WORK TASK: Using the data that follows, give again word for word the lines between the one holding "color: #8b5cf6 ->" and the one holding "html: none ->", inclusive. Omit the pictures.

GIVEN DATA:
____________

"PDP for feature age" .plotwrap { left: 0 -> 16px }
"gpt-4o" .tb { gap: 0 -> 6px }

____________

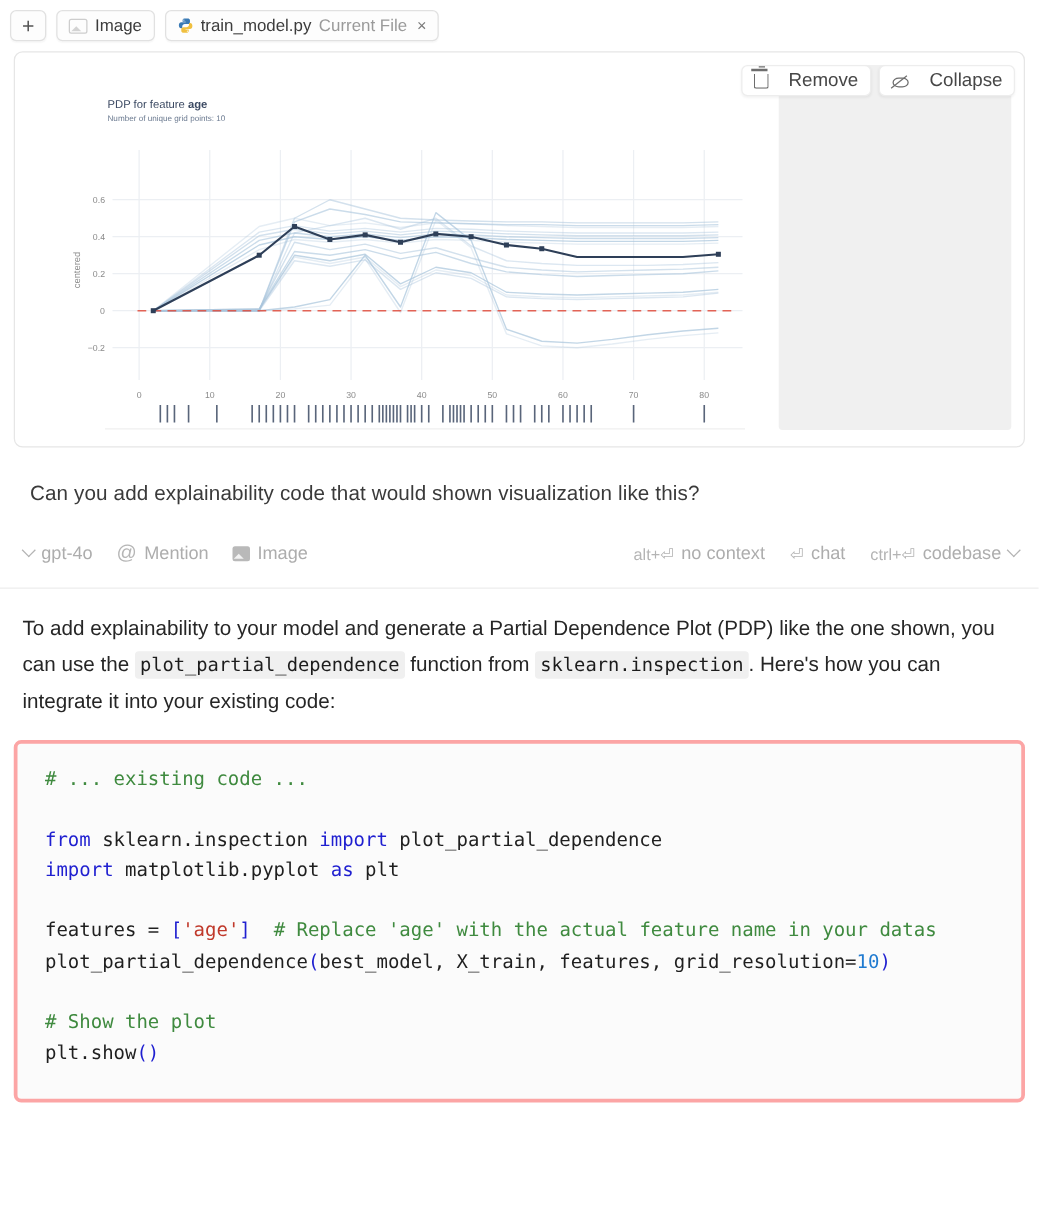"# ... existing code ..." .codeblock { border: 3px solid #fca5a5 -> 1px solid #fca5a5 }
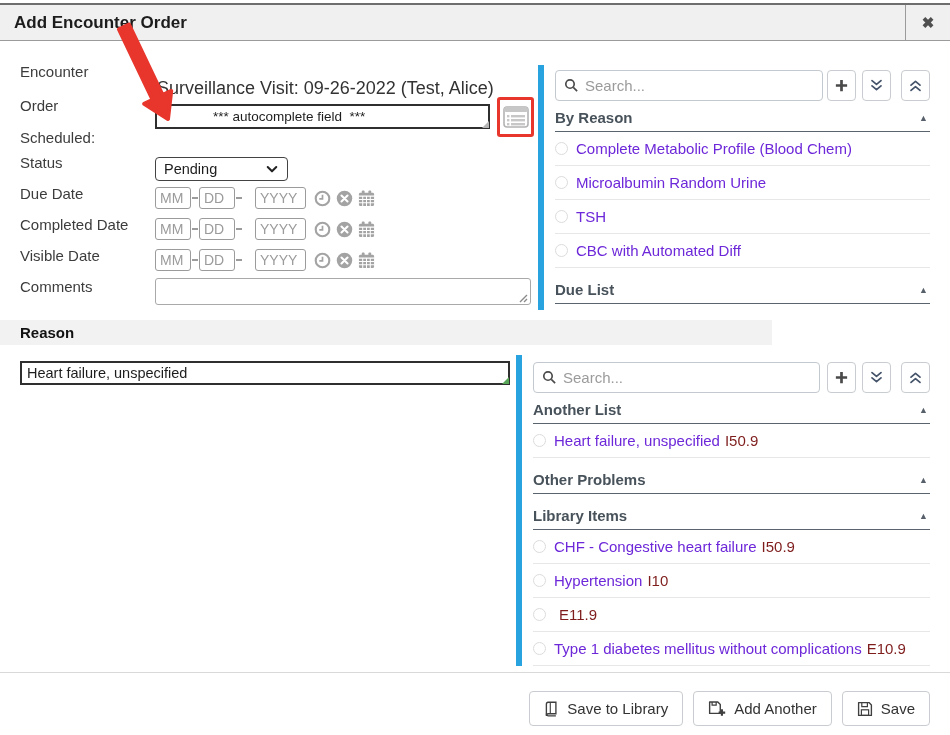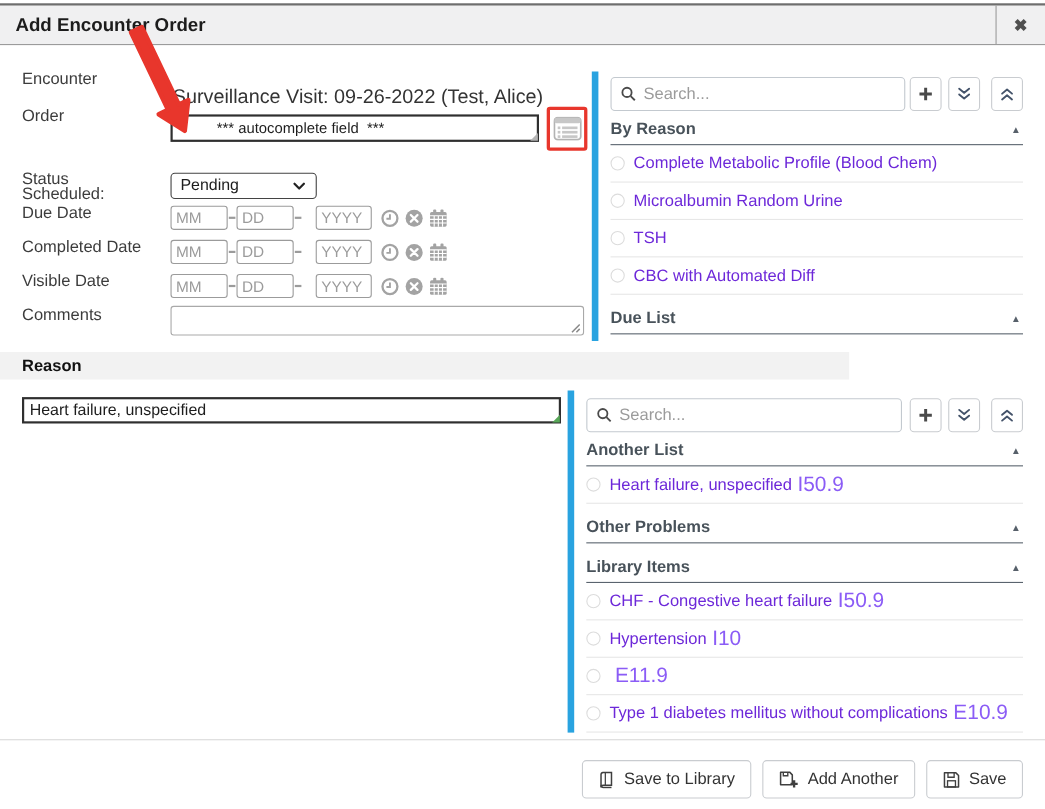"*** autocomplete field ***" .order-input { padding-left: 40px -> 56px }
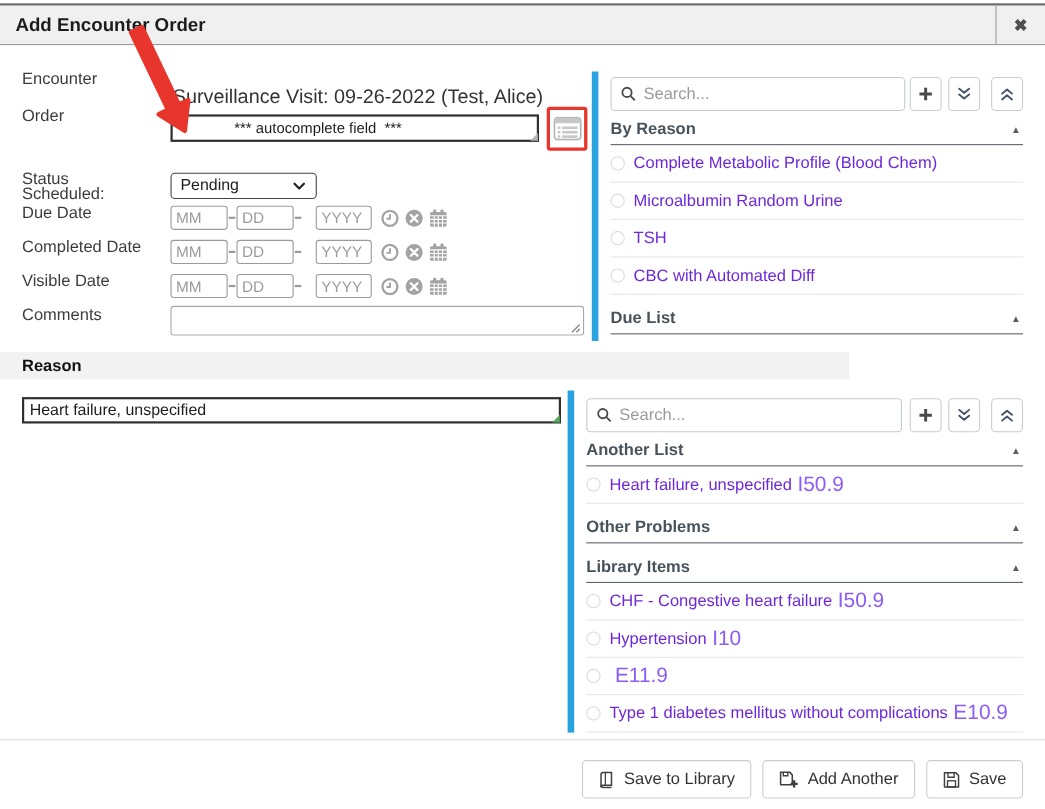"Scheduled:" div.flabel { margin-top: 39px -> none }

____________

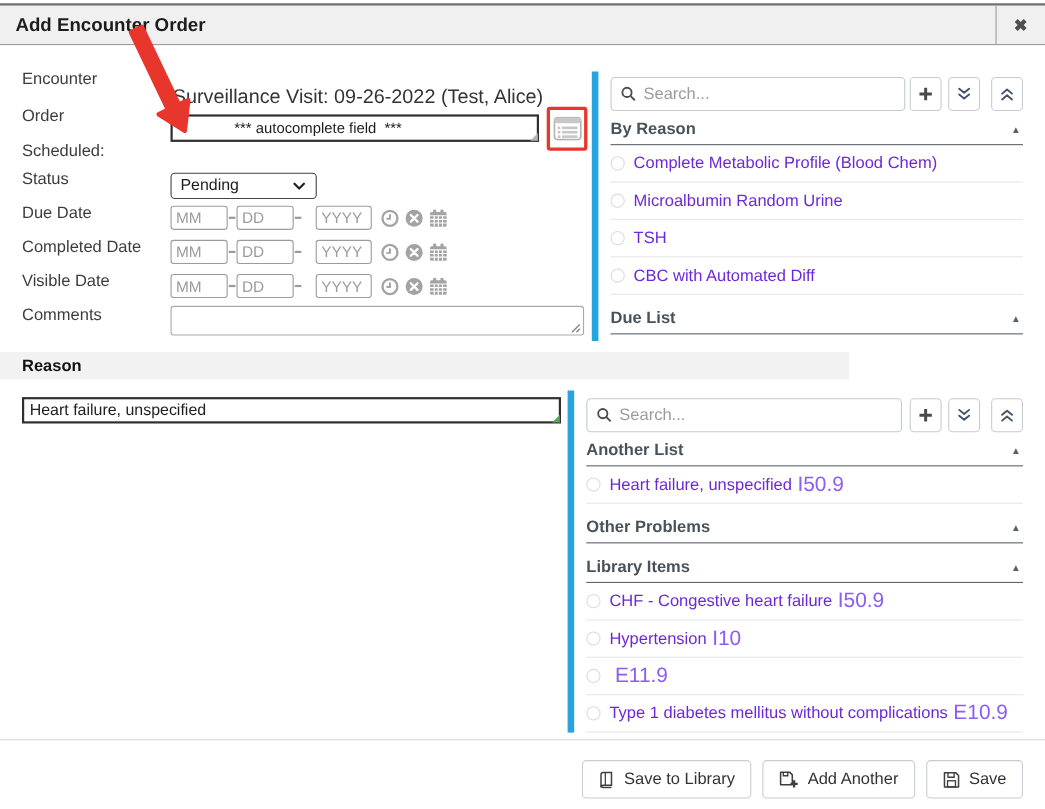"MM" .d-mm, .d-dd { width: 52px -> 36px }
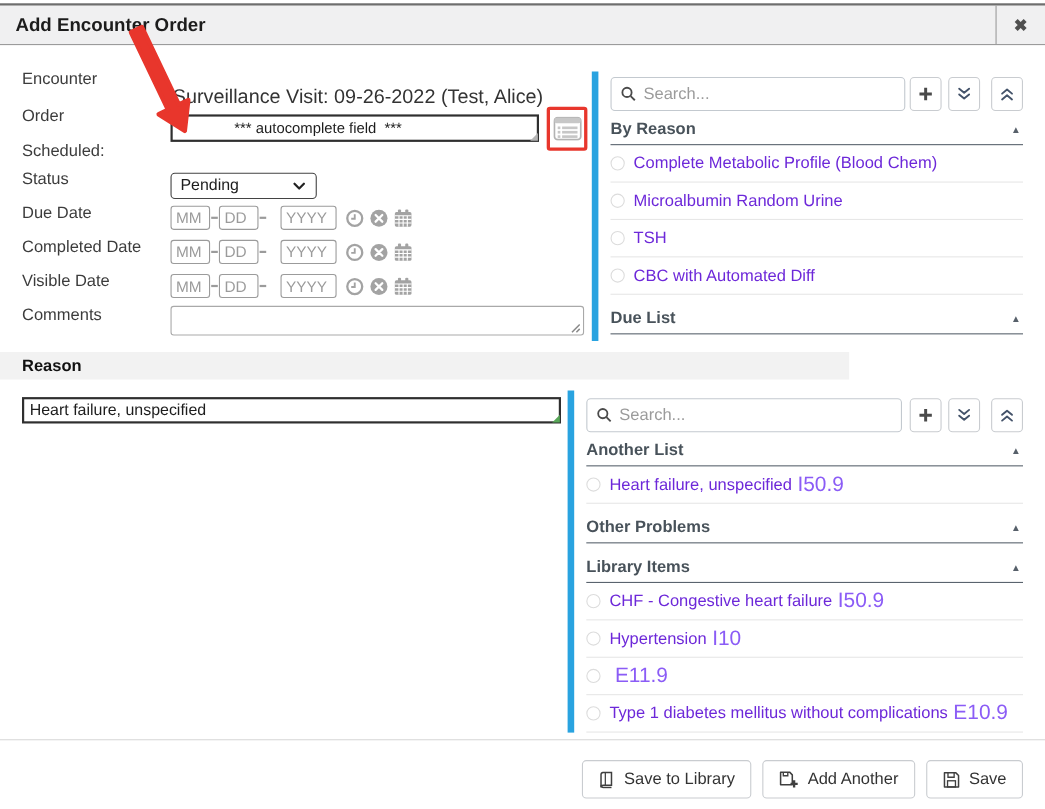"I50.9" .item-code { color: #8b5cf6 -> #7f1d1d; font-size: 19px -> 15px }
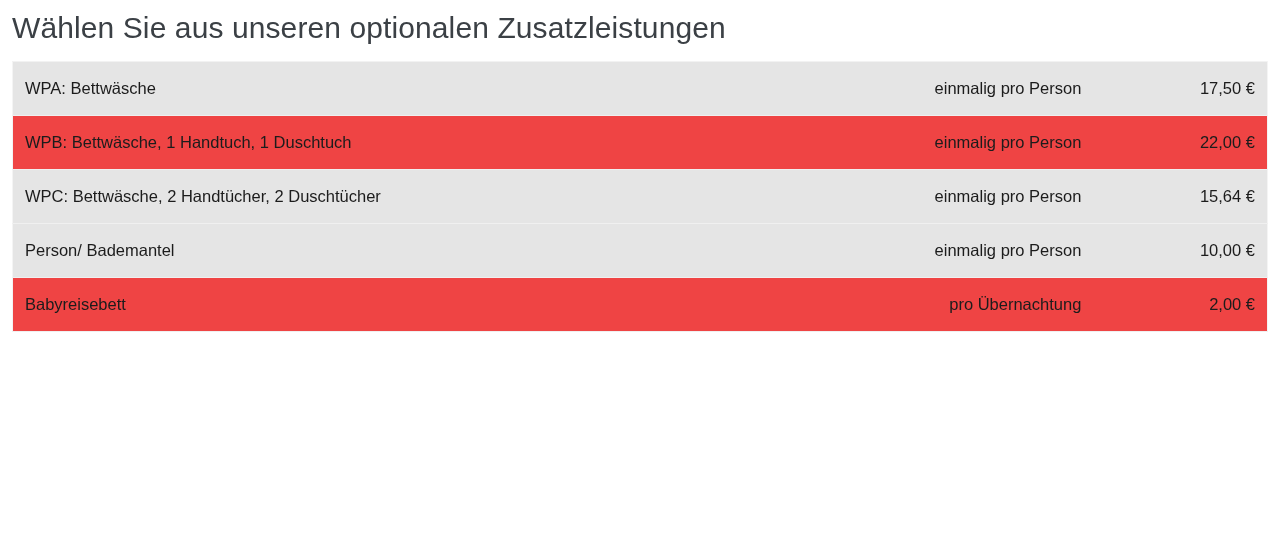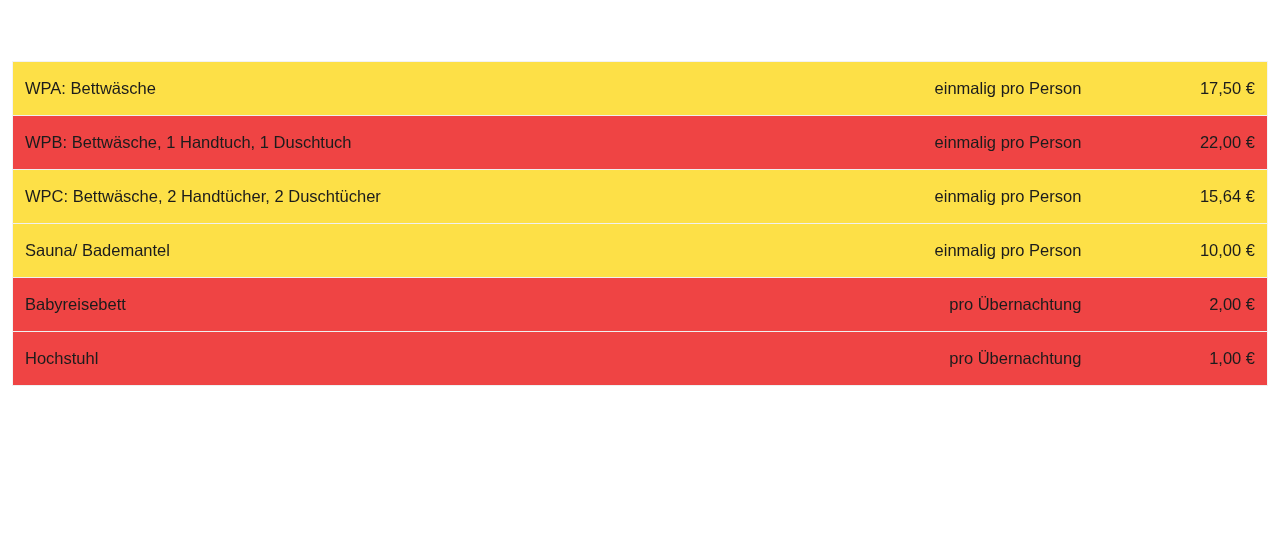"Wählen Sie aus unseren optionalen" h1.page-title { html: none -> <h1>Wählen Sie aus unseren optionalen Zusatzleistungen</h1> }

____________

REPLY TO THE TASK:
"I50.9" .item-code { color: #8b5cf6 -> #7f1d1d; font-size: 19px -> 15px }
"Wählen Sie aus unseren optionalen" h1.page-title { html: none -> <h1>Wählen Sie aus unseren optionalen Zusatzleistungen</h1> }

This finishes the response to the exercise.